= Florentius de Faxolis =

Italian priest and music theorist

Florentius de Faxolis, in Italian Fiorenzo de' Fasoli (c. 1461 – 18 March 1496), was an Italian priest and music theorist.

Florentius entered the pay of Cardinal Ascanio Sforza in 1481–1482, while the cardinal was living in Rome and Naples. His rise after this was rapid. In 1482, he obtained a canonry in the collegiate church of San Fiorenzo in Fiorenzuola d'Arda. In 1483, he was appointed chaplain of Santa Maria della Stella in Milan. In 1484, he received a papal dispensation allowing him to become a priest before the canonical age.

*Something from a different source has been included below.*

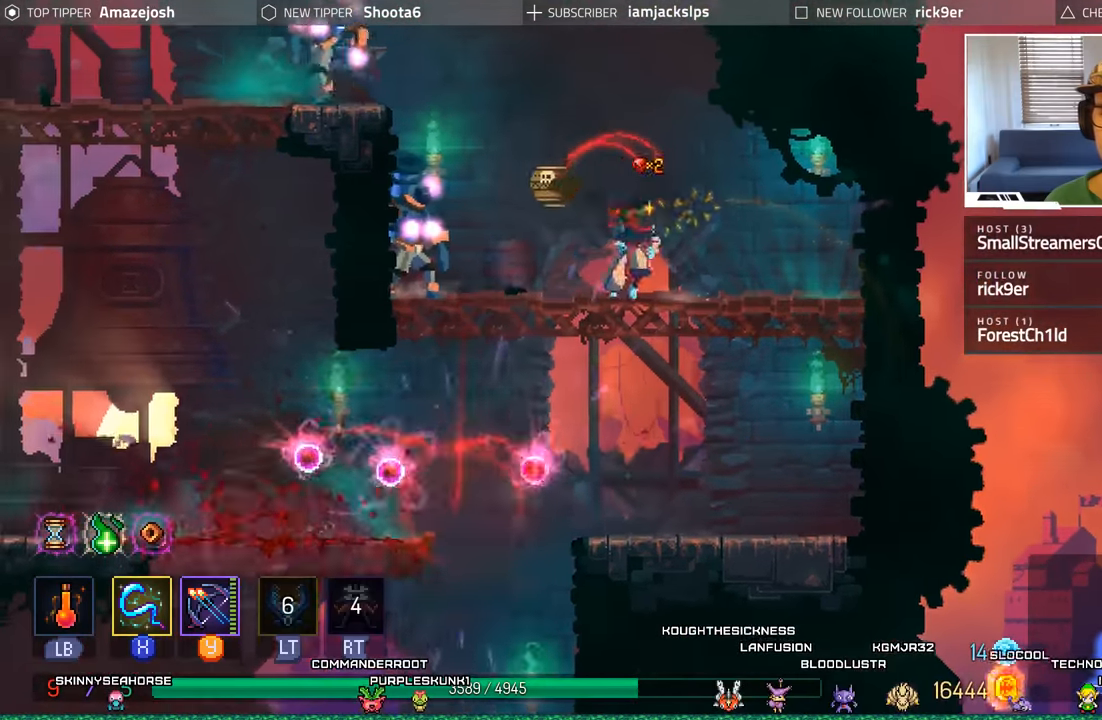
{"buttons": [], "left_stick": "center", "right_stick": "center", "events": [[250, "DPAD_RIGHT", "up"], [284, "DPAD_LEFT", "down"], [350, "X", "down"], [400, "DPAD_LEFT", "up"], [434, "X", "up"]]}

At the cardinal's behest, Florentius wrote a treatise in Latin on music theory, the Liber musices (Book of Music), between 1485 and 1492. It is preserved in a single manuscript—now in Milan, Biblioteca Trivulziana, 2146—illuminated by Attavante degli Attavanti or his atelier. It contains 95 folios and is divided into three books. The only contemporary theorist cited by Florentius is Blasius Romero. The work closes with a poem by Francesco Tranchedino.

==Editions==
- Book on Music, ed. Bonnie J. Blackburn and Leofranc Holford-Strevens (Harvard University Press, 2010).
- Un manuale di musica per Ascanio Sforza: il Liber Musices di Florentius (Ms. 2146 della Biblioteca Trivulziana di Milano), ed. Francesco Rocco Rossi (PhD diss., University of Pavia, 2007), vols. 1 and 2.